Multi-Rate Filters

ECE Capstone Design Project, Spring ‘14

Students: Mitch Gollub, Jay Nadkarni, Digant Patel, Sheldon Wong

Advisor: Dr. Spasojevic

Abstract

Introduction

Digital filters are a critical part of the growing field of technology. Devices and machines commonly use signals to transfer information which must be filtered or manipulated in order for other devices to interact .The goal of this project is to explore a set of reliable multirate filter designs and construction methods for specific hardware applications. One specific difficulty in filter design is the climbing computational load of a high sampling rate system. The greater the number of samples, the greater the number of computations a system must perform. These multirate filters are commonly implemented as a bank of FIR(Finite Impulse Response) filters. One of the main topics of optimization investigated was the benefits of decimating an input signal to decrease computational load.

Design

Before moving into the hardware implementation, the first objective was working in MATLAB to construct a filter bank model. There are five essential steps including: determining filter specifications, filter coefficient calculation, structure design, simulation using Simulink, and migration to a hardware implementation. MATLAB offers various filter toolboxes that aid in the design of these FIR filters (fdatool). Using Simulink, which is an extension of MATLAB, it was possible to test block designs and observe the input/output signals of the design. MATLAB was also critical in determining the MACs(Multiply and Accumulate Computations) which is used to illustrate the performance benefits of different filter designs.
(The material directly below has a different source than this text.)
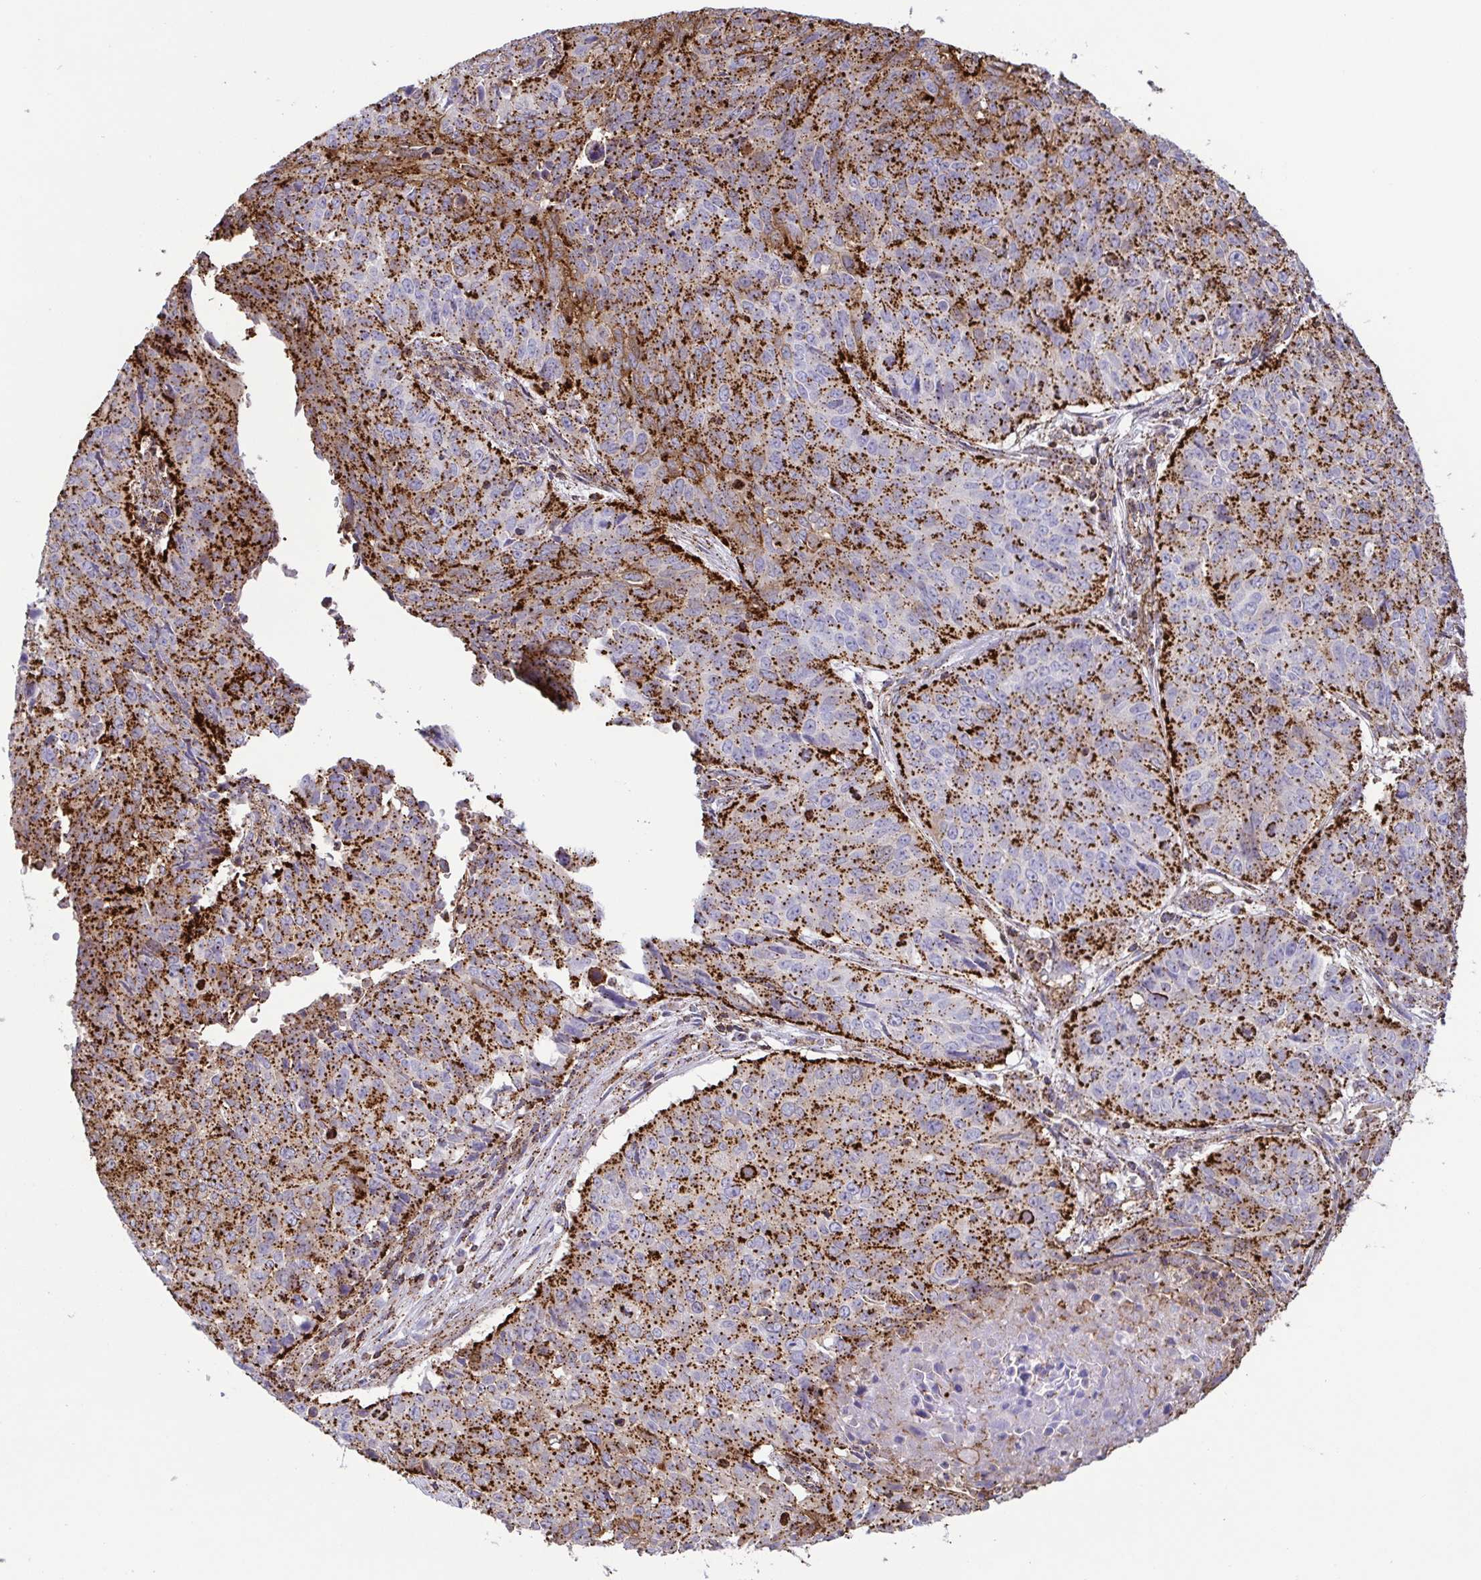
{"staining": {"intensity": "strong", "quantity": "25%-75%", "location": "cytoplasmic/membranous"}, "tissue": "lung cancer", "cell_type": "Tumor cells", "image_type": "cancer", "snomed": [{"axis": "morphology", "description": "Normal tissue, NOS"}, {"axis": "morphology", "description": "Squamous cell carcinoma, NOS"}, {"axis": "topography", "description": "Bronchus"}, {"axis": "topography", "description": "Lung"}], "caption": "DAB (3,3'-diaminobenzidine) immunohistochemical staining of lung cancer demonstrates strong cytoplasmic/membranous protein staining in about 25%-75% of tumor cells.", "gene": "CHMP1B", "patient": {"sex": "male", "age": 64}}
The most efficient designs were selected to be modified into VHDL code so that it can be run on an FPGA board. LabView is utilized to sync the specified designs to the myRIO FPGA for filtering on the hardware.

Conclusion

Progressively the team navigated through filter hierarchy and along the way learned about the many different aspects of creating an efficient filter from design to hardware implementation. Challenges steadily arose, but provided for an excellent learning journey. Future project work includes experimenting with distributed processing/pipelining features that are inclusive on the FPGA’s we worked with. While the experiments produced valuable filtering results, the team understands there are many more optimizations that can be made to further the project goals.